A CLI-themed community platform for South Kalimantan's developer ecosystem — events, tutorials, and knowledge sharing with a shell terminal personality.
This one didn't start with a client brief or a signed contract. It started with a conversation — the kind that happens when a group of developers sits together and realizes that the ecosystem they wish existed in South Kalimantan doesn't quite exist yet.
The developer community in Kalimantan Selatan is real, it's growing, and it's full of people who are building things, learning things, and figuring things out largely in isolation from each other. Events happen sporadically. Knowledge stays with whoever learned it. Junior developers in Banjarmasin or Banjarbaru don't always know there are senior engineers in the same city who've already solved the problems they're stuck on.
Banua Dev is our answer to that gap — and our commitment to the community we come from.
A digital home for Kalimantan Selatan's developer community. A place where events get announced, tutorials get shared, knowledge accumulates, and developers who might never have crossed paths find each other.
But a community platform for developers isn't just a blog with an events calendar. It needed a personality — something that would make a developer smile the moment they landed on it, something that said: this was built by people like you, for people like you.
That personality became the concept that defined the entire project: the website as a shell terminal.
Building a themed web experience is a balancing act. Go too far into the concept and the website becomes a gimmick — interesting for thirty seconds, frustrating to actually use. Don't go far enough and the theme is just decoration, adding no real character.
The shell/CLI theme had to be immersive enough to delight developers who recognize and love the reference, while remaining navigable and functional for anyone who might be less CLI-literate. A junior developer exploring the community for the first time shouldn't feel excluded by the interface's personality.
There was also a depth challenge. A community platform is only as good as the community it serves — and a community's digital presence is only as good as the experience of contributing to it. Events need to be easy to discover. Tutorials need to be easy to read and share. The platform had to make participation feel natural, not like submitting a form to a government portal.
The shell theme was treated as a design language, not a costume. Every UI decision was run through a single filter: how would this feel in a terminal?
Navigation became commands. Sections loaded with terminal-style output. Typography leaned into monospace where appropriate. Hover states and transitions were given that particular rhythm — deliberate, typed, not floaty. The page didn't feel like a website that had a CLI skin over it. It felt like the CLI was the website's natural form.
At the same time, content architecture was kept clean and purposeful underneath the theme. Events were structured so that finding the next community gathering required no more than one clear action.

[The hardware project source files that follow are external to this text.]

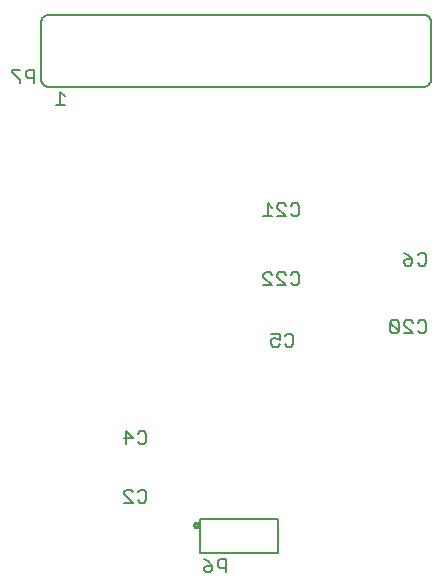
<source format=gbo>
G75*
G70*
%OFA0B0*%
%FSLAX24Y24*%
%IPPOS*%
%LPD*%
%AMOC8*
5,1,8,0,0,1.08239X$1,22.5*
%
%ADD10C,0.0060*%
%ADD11C,0.0050*%
%ADD12C,0.0080*%
%ADD13C,0.0090*%
D10*
X006990Y001950D02*
X006990Y003090D01*
X009590Y003090D01*
X009590Y001950D01*
X006990Y001950D01*
X001950Y017500D02*
X014450Y017500D01*
X014480Y017502D01*
X014510Y017507D01*
X014539Y017516D01*
X014566Y017529D01*
X014592Y017544D01*
X014616Y017563D01*
X014637Y017584D01*
X014656Y017608D01*
X014671Y017634D01*
X014684Y017661D01*
X014693Y017690D01*
X014698Y017720D01*
X014700Y017750D01*
X014700Y019650D01*
X014698Y019680D01*
X014693Y019710D01*
X014684Y019739D01*
X014671Y019766D01*
X014656Y019792D01*
X014637Y019816D01*
X014616Y019837D01*
X014592Y019856D01*
X014566Y019871D01*
X014539Y019884D01*
X014510Y019893D01*
X014480Y019898D01*
X014450Y019900D01*
X001950Y019900D01*
X001920Y019898D01*
X001890Y019893D01*
X001861Y019884D01*
X001834Y019871D01*
X001808Y019856D01*
X001784Y019837D01*
X001763Y019816D01*
X001744Y019792D01*
X001729Y019766D01*
X001716Y019739D01*
X001707Y019710D01*
X001702Y019680D01*
X001700Y019650D01*
X001700Y017750D01*
X001702Y017720D01*
X001707Y017690D01*
X001716Y017661D01*
X001729Y017634D01*
X001744Y017608D01*
X001763Y017584D01*
X001784Y017563D01*
X001808Y017544D01*
X001834Y017529D01*
X001861Y017516D01*
X001890Y017507D01*
X001920Y017502D01*
X001950Y017500D01*
D11*
X002335Y017325D02*
X002335Y016875D01*
X002485Y016875D02*
X002185Y016875D01*
X002485Y017175D02*
X002335Y017325D01*
D12*
X004469Y003640D02*
X004750Y003640D01*
X004469Y003920D01*
X004469Y003990D01*
X004539Y004060D01*
X004680Y004060D01*
X004750Y003990D01*
X004930Y003990D02*
X005000Y004060D01*
X005140Y004060D01*
X005210Y003990D01*
X005210Y003710D01*
X005140Y003640D01*
X005000Y003640D01*
X004930Y003710D01*
X005000Y005590D02*
X004930Y005660D01*
X005000Y005590D02*
X005140Y005590D01*
X005210Y005660D01*
X005210Y005940D01*
X005140Y006010D01*
X005000Y006010D01*
X004930Y005940D01*
X004750Y005800D02*
X004469Y005800D01*
X004539Y005590D02*
X004539Y006010D01*
X004750Y005800D01*
X007120Y001750D02*
X007260Y001680D01*
X007400Y001540D01*
X007190Y001540D01*
X007120Y001470D01*
X007120Y001400D01*
X007190Y001330D01*
X007330Y001330D01*
X007400Y001400D01*
X007400Y001540D01*
X007581Y001540D02*
X007581Y001680D01*
X007651Y001750D01*
X007861Y001750D01*
X007861Y001330D01*
X007861Y001470D02*
X007651Y001470D01*
X007581Y001540D01*
X009439Y008840D02*
X009580Y008840D01*
X009650Y008910D01*
X009650Y009050D02*
X009509Y009120D01*
X009439Y009120D01*
X009369Y009050D01*
X009369Y008910D01*
X009439Y008840D01*
X009650Y009050D02*
X009650Y009260D01*
X009369Y009260D01*
X009830Y009190D02*
X009900Y009260D01*
X010040Y009260D01*
X010110Y009190D01*
X010110Y008910D01*
X010040Y008840D01*
X009900Y008840D01*
X009830Y008910D01*
X009850Y010890D02*
X009569Y010890D01*
X009389Y010890D02*
X009109Y011170D01*
X009109Y011240D01*
X009179Y011310D01*
X009319Y011310D01*
X009389Y011240D01*
X009569Y011240D02*
X009639Y011310D01*
X009780Y011310D01*
X009850Y011240D01*
X010030Y011240D02*
X010100Y011310D01*
X010240Y011310D01*
X010310Y011240D01*
X010310Y010960D01*
X010240Y010890D01*
X010100Y010890D01*
X010030Y010960D01*
X009850Y010890D02*
X009569Y011170D01*
X009569Y011240D01*
X009389Y010890D02*
X009109Y010890D01*
X009109Y013190D02*
X009389Y013190D01*
X009249Y013190D02*
X009249Y013610D01*
X009389Y013470D01*
X009569Y013470D02*
X009569Y013540D01*
X009639Y013610D01*
X009780Y013610D01*
X009850Y013540D01*
X010030Y013540D02*
X010100Y013610D01*
X010240Y013610D01*
X010310Y013540D01*
X010310Y013260D01*
X010240Y013190D01*
X010100Y013190D01*
X010030Y013260D01*
X009850Y013190D02*
X009569Y013470D01*
X009569Y013190D02*
X009850Y013190D01*
X013340Y009640D02*
X013340Y009360D01*
X013410Y009290D01*
X013550Y009290D01*
X013620Y009360D01*
X013340Y009640D01*
X013410Y009710D01*
X013550Y009710D01*
X013620Y009640D01*
X013620Y009360D01*
X013801Y009290D02*
X014081Y009290D01*
X013801Y009570D01*
X013801Y009640D01*
X013871Y009710D01*
X014011Y009710D01*
X014081Y009640D01*
X014261Y009640D02*
X014331Y009710D01*
X014471Y009710D01*
X014541Y009640D01*
X014541Y009360D01*
X014471Y009290D01*
X014331Y009290D01*
X014261Y009360D01*
X014321Y011540D02*
X014251Y011610D01*
X014321Y011540D02*
X014461Y011540D01*
X014531Y011610D01*
X014531Y011890D01*
X014461Y011960D01*
X014321Y011960D01*
X014251Y011890D01*
X014070Y011750D02*
X014070Y011610D01*
X014000Y011540D01*
X013860Y011540D01*
X013790Y011610D01*
X013790Y011680D01*
X013860Y011750D01*
X014070Y011750D01*
X013930Y011890D01*
X013790Y011960D01*
X001460Y017640D02*
X001460Y018060D01*
X001250Y018060D01*
X001180Y017990D01*
X001180Y017850D01*
X001250Y017780D01*
X001460Y017780D01*
X001000Y017710D02*
X001000Y017640D01*
X001000Y017710D02*
X000719Y017990D01*
X000719Y018060D01*
X001000Y018060D01*
D13*
X006816Y002955D02*
X006886Y002955D01*
X006921Y002920D01*
X006921Y002850D01*
X006886Y002815D01*
X006816Y002815D01*
X006781Y002850D01*
X006781Y002920D01*
X006816Y002955D01*
M02*

</source>
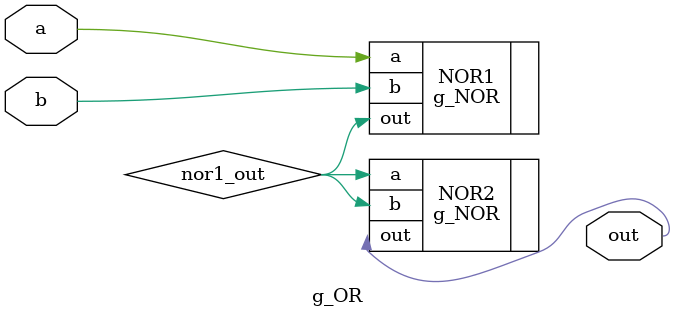
<source format=v>

module g_OR
(
    input  a, b,
    output out
);

wire nor1_out;

g_NOR NOR1 ( .a(a),        .b(b),        .out(nor1_out) );
g_NOR NOR2 ( .a(nor1_out), .b(nor1_out), .out(out)      );

endmodule

</source>
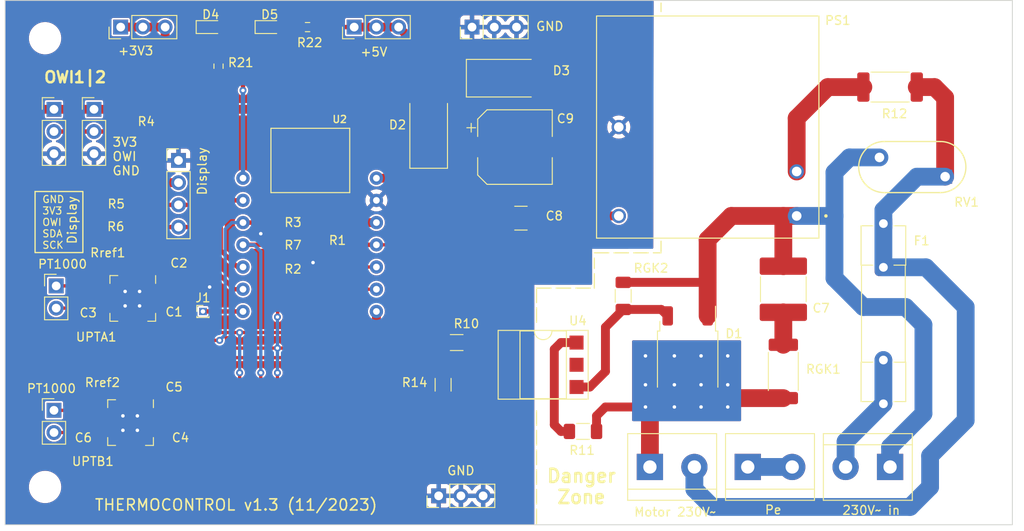
<source format=kicad_pcb>
(kicad_pcb (version 20221018) (generator pcbnew)

  (general
    (thickness 1.6)
  )

  (paper "A4")
  (layers
    (0 "F.Cu" signal)
    (31 "B.Cu" signal)
    (32 "B.Adhes" user "B.Adhesive")
    (33 "F.Adhes" user "F.Adhesive")
    (34 "B.Paste" user)
    (35 "F.Paste" user)
    (36 "B.SilkS" user "B.Silkscreen")
    (37 "F.SilkS" user "F.Silkscreen")
    (38 "B.Mask" user)
    (39 "F.Mask" user)
    (40 "Dwgs.User" user "User.Drawings")
    (41 "Cmts.User" user "User.Comments")
    (42 "Eco1.User" user "User.Eco1")
    (43 "Eco2.User" user "User.Eco2")
    (44 "Edge.Cuts" user)
    (45 "Margin" user)
    (46 "B.CrtYd" user "B.Courtyard")
    (47 "F.CrtYd" user "F.Courtyard")
    (48 "B.Fab" user)
    (49 "F.Fab" user)
    (50 "User.1" user)
    (51 "User.2" user)
    (52 "User.3" user)
    (53 "User.4" user)
    (54 "User.5" user)
    (55 "User.6" user)
    (56 "User.7" user)
    (57 "User.8" user)
    (58 "User.9" user)
  )

  (setup
    (pad_to_mask_clearance 0)
    (pcbplotparams
      (layerselection 0x00010fc_ffffffff)
      (plot_on_all_layers_selection 0x0000000_00000000)
      (disableapertmacros false)
      (usegerberextensions true)
      (usegerberattributes false)
      (usegerberadvancedattributes false)
      (creategerberjobfile false)
      (dashed_line_dash_ratio 12.000000)
      (dashed_line_gap_ratio 3.000000)
      (svgprecision 4)
      (plotframeref false)
      (viasonmask false)
      (mode 1)
      (useauxorigin false)
      (hpglpennumber 1)
      (hpglpenspeed 20)
      (hpglpendiameter 15.000000)
      (dxfpolygonmode true)
      (dxfimperialunits true)
      (dxfusepcbnewfont true)
      (psnegative false)
      (psa4output false)
      (plotreference true)
      (plotvalue true)
      (plotinvisibletext false)
      (sketchpadsonfab false)
      (subtractmaskfromsilk true)
      (outputformat 1)
      (mirror false)
      (drillshape 0)
      (scaleselection 1)
      (outputdirectory "gerber/v1.3/")
    )
  )

  (net 0 "")
  (net 1 "+3V3")
  (net 2 "GND")
  (net 3 "Net-(JPTa1-Pin_1)")
  (net 4 "Net-(JPTa1-Pin_2)")
  (net 5 "Net-(JPTb1-Pin_1)")
  (net 6 "Net-(JPTb1-Pin_2)")
  (net 7 "Net-(C7-Pad1)")
  (net 8 "power_230V_N")
  (net 9 "+5V")
  (net 10 "Net-(D1-G)")
  (net 11 "/motor_control/triac_com")
  (net 12 "Net-(D2-K)")
  (net 13 "Net-(D4-A)")
  (net 14 "Net-(D5-A)")
  (net 15 "power_230V_L1_fused")
  (net 16 "power_230V_L1")
  (net 17 "gpio1")
  (net 18 "i2c_sda")
  (net 19 "i2c_sck")
  (net 20 "owi")
  (net 21 "Net-(J_230V_PE1-Pin_1)")
  (net 22 "Net-(PS1-AC(L))")
  (net 23 "spi_sdi")
  (net 24 "spi_sck")
  (net 25 "spi_cs1")
  (net 26 "spi_cs2")
  (net 27 "motor_ctrl")
  (net 28 "Net-(R10-Pad2)")
  (net 29 "Net-(R11-Pad1)")
  (net 30 "led")
  (net 31 "Net-(UPTA1-ISENSOR)")
  (net 32 "Net-(UPTA1-BIAS)")
  (net 33 "Net-(UPTB1-ISENSOR)")
  (net 34 "Net-(UPTB1-BIAS)")
  (net 35 "spi_sdo")
  (net 36 "unconnected-(U4-NC-Pad3)")
  (net 37 "unconnected-(U4-NC-Pad5)")
  (net 38 "unconnected-(UPTA1-NC-Pad17)")
  (net 39 "unconnected-(UPTA1-~{DRDY}-Pad18)")
  (net 40 "unconnected-(UPTB1-NC-Pad17)")
  (net 41 "unconnected-(UPTB1-~{DRDY}-Pad18)")

  (footprint "TerminalBlock:TerminalBlock_bornier-2_P5.08mm" (layer "F.Cu") (at 93.726 73.406))

  (footprint "Diode_SMD:D_SMB_Handsoldering" (layer "F.Cu") (at 68.453 34.544 90))

  (footprint "Resistor_SMD:R_2512_6332Metric_Pad1.40x3.35mm_HandSolder" (layer "F.Cu") (at 121.158 29.972 180))

  (footprint "LED_SMD:LED_0603_1608Metric_Pad1.05x0.95mm_HandSolder" (layer "F.Cu") (at 43.561 23.114))

  (footprint "MountingHole:MountingHole_3.2mm_M3" (layer "F.Cu") (at 24.638 24.384))

  (footprint "Capacitor_SMD:C_0201_0603Metric_Pad0.64x0.40mm_HandSolder" (layer "F.Cu") (at 29.464 68.077 -90))

  (footprint "Package_DFN_QFN:TQFN-20-1EP_5x5mm_P0.65mm_EP3.25x3.25mm" (layer "F.Cu") (at 34.402 68.331 -90))

  (footprint "Resistor_SMD:R_0201_0603Metric_Pad0.64x0.40mm_HandSolder" (layer "F.Cu") (at 51.204468 50.300724 -90))

  (footprint "Fuse:Fuseholder_Clip-5x20mm_Schurter_CQM_Inline_P20.60x5.00mm_D1.00mm_Horizontal" (layer "F.Cu") (at 120.396 45.58 -90))

  (footprint "Resistor_SMD:R_0201_0603Metric_Pad0.64x0.40mm_HandSolder" (layer "F.Cu") (at 34.925 45.979))

  (footprint "Resistor_SMD:R_0201_0603Metric_Pad0.64x0.40mm_HandSolder" (layer "F.Cu") (at 59.69 47.60975 -90))

  (footprint "Connector_PinHeader_2.54mm:PinHeader_1x03_P2.54mm_Vertical" (layer "F.Cu") (at 73.406 23.114 90))

  (footprint "Package_DFN_QFN:TQFN-20-1EP_5x5mm_P0.65mm_EP3.25x3.25mm" (layer "F.Cu") (at 34.656 54.1315 -90))

  (footprint "TerminalBlock:TerminalBlock_bornier-2_P5.08mm" (layer "F.Cu") (at 121.158 73.406 180))

  (footprint "Capacitor_SMD:C_0201_0603Metric_Pad0.64x0.40mm_HandSolder" (layer "F.Cu") (at 39.878 51.821 90))

  (footprint "Resistor_SMD:R_0201_0603Metric_Pad0.64x0.40mm_HandSolder" (layer "F.Cu") (at 34.671 63.9114))

  (footprint "Connector_PinHeader_2.54mm:PinHeader_1x03_P2.54mm_Vertical" (layer "F.Cu") (at 33.274 23.114 90))

  (footprint "power_230v_5v_LD03_23B05R2:CONV_LD03-23B05R2" (layer "F.Cu") (at 100.33 34.544 180))

  (footprint "Resistor_SMD:R_0201_0603Metric_Pad0.64x0.40mm_HandSolder" (layer "F.Cu") (at 34.544 34.644357 -90))

  (footprint "Resistor_SMD:R_2512_6332Metric_Pad1.40x3.35mm_HandSolder" (layer "F.Cu") (at 108.966 62.486 90))

  (footprint "xiao ESP32C3_PCB:flo_esp32s3" (layer "F.Cu") (at 47.244 58.166))

  (footprint "Resistor_SMD:R_0603_1608Metric_Pad0.98x0.95mm_HandSolder" (layer "F.Cu") (at 44.45 27.5825 90))

  (footprint "Capacitor_SMD:C_0201_0603Metric_Pad0.64x0.40mm_HandSolder" (layer "F.Cu") (at 39.624 65.9434 90))

  (footprint "Package_TO_SOT_SMD:TO-252-2" (layer "F.Cu") (at 98.038 61.174 -90))

  (footprint "Connector_PinHeader_2.54mm:PinHeader_1x03_P2.54mm_Vertical" (layer "F.Cu") (at 25.654 32.512))

  (footprint "Capacitor_SMD:C_2220_5650Metric_Pad1.97x5.40mm_HandSolder" (layer "F.Cu") (at 108.966 53.086 90))

  (footprint "MountingHole:MountingHole_3.2mm_M3" (layer "F.Cu") (at 24.638 75.692))

  (footprint "Connector_PinHeader_2.54mm:PinHeader_1x04_P2.54mm_Vertical" (layer "F.Cu") (at 39.878 38.359))

  (footprint "MountingHole:MountingHole_3.2mm_M3" (layer "F.Cu") (at 131.318 75.692))

  (footprint "Resistor_SMD:R_1206_3216Metric_Pad1.30x1.75mm_HandSolder" (layer "F.Cu") (at 70.104 64.008 90))

  (footprint "Resistor_SMD:R_0201_0603Metric_Pad0.64x0.40mm_HandSolder" (layer "F.Cu") (at 50.7943 45.470767 180))

  (footprint "Capacitor_SMD:C_0201_0603Metric_Pad0.64x0.40mm_HandSolder" (layer "F.Cu") (at 40.259 53.98 -90))

  (footprint "Resistor_SMD:R_0201_0603Metric_Pad0.64x0.40mm_HandSolder" (layer "F.Cu") (at 50.7943 48.000813 180))

  (footprint "Connector_PinHeader_2.54mm:PinHeader_1x02_P2.54mm_Vertical" (layer "F.Cu") (at 25.908 52.705))

  (footprint "Resistor_SMD:R_1206_3216Metric_Pad1.30x1.75mm_HandSolder" (layer "F.Cu") (at 71.654 59.182))

  (footprint "LED_SMD:LED_0603_1608Metric_Pad1.05x0.95mm_HandSolder" (layer "F.Cu") (at 50.292 23.114))

  (footprint "Resistor_SMD:R_0201_0603Metric_Pad0.64x0.40mm_HandSolder" (layer "F.Cu") (at 34.925 49.535))

  (footprint "Resistor_SMD:R_0603_1608Metric_Pad0.98x0.95mm_HandSolder" (layer "F.Cu") (at 54.6195 23.114 180))

  (footprint "Capacitor_SMD:C_0201_0603Metric_Pad0.64x0.40mm_HandSolder" (layer "F.Cu") (at 29.718 53.853 -90))

  (footprint "VRES_B722-350V_TDK:VRES_B722-350V_TDK" (layer "F.Cu") (at 123.698 39.116 180))

  (footprint "Resistor_SMD:R_0201_0603Metric_Pad0.64x0.40mm_HandSolder" (layer "F.Cu") (at 34.925 43.439))

  (footprint "Diode_SMD:D_SMB_Handsoldering" (layer "F.Cu") (at 77.47 28.956))

  (footprint "Capacitor_SMD:C_1210_3225Metric_Pad1.33x2.70mm_HandSolder" (layer "F.Cu") (at 78.994 44.958))

  (footprint "Resistor_SMD:R_1206_3216Metric_Pad1.30x1.75mm_HandSolder" (layer "F.Cu") (at 90.678 53.848 -90))

  (footprint "Connector_PinHeader_1.00mm:PinHeader_1x01_P1.00mm_Vertical" (layer "F.Cu") (at 42.672 55.626))

  (footprint "Resistor_SMD:R_1206_3216Metric_Pad1.30x1.75mm_HandSolder" (layer "F.Cu") (at 86.08 69.342))

  (footprint "Package_DIP:DIP-6_W7.62mm_SMDSocket_SmallPads" (layer "F.Cu") (at 81.534 61.722))

  (footprint "Capacitor_SMD:CP_Elec_8x6.9" (layer "F.Cu") (at 78.313 36.83))

  (footprint "Connector_PinHeader_2.54mm:PinHeader_1x03_P2.54mm_Vertical" (layer "F.Cu") (at 30.226 32.512))

  (footprint "Capacitor_SMD:C_0201_0603Metric_Pad0.64x0.40mm_HandSolder" (layer "F.Cu")
    (tstamp e7329fe6-6dac-49ba-8206-f813962a30d3)
    (at 40.005 68.3557 -90)
    (descr "Capacitor SMD 0201 (0603 Metric), square (rectangular) end terminal, IPC_7351 nominal with elongated pad for handsoldering. (Body size source: https://www.vishay.com/docs/20052/crcw0201e3.pdf), generated with kicad-footprint-generator")
    (tags "capacitor handsolder")
    (property "Sheetfile" "boiler_control.kicad_sch")
    (property "Sheetname" "")
    (property "ki_description" "Unpolarized capacitor")
    (property "ki_keywords" "cap capacitor")
    (path "/26ef58ce-275e-4746-9931-c91b46ee1208")
    (attr smd)
    (fp_text reference "C4" (at 1.7025 -0.1016) (layer "F.SilkS")
        (effects (font (size 1 1) (thickness 0.15)))
      (tstamp 3955f68d-0cf2-4ad4-a1f8-84bee01a23bf)
    )
    (fp_text value "C" (at 0 1.05 90) (layer "F.Fab")
  
... [359400 chars truncated]
</source>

Tutorial content was organized with developer reading patterns in mind — scannable headers, code-friendly formatting, direct and honest writing.
The platform was built to grow alongside the community — structured so that adding new events, publishing new tutorials, and welcoming new contributors didn't require developer intervention every time.
Banua Dev is live — and for us, it represents something beyond a finished deliverable. It's a standing commitment.
The developer community in South Kalimantan now has a home that matches who they are. A place that takes them seriously as technologists, celebrates the craft they've chosen, and makes it easier for them to find each other, learn from each other, and grow together.
We'll keep building it. Because the best thing a digital agency rooted in a regional ecosystem can do — beyond client projects and product launches — is invest in the soil that everything else grows from.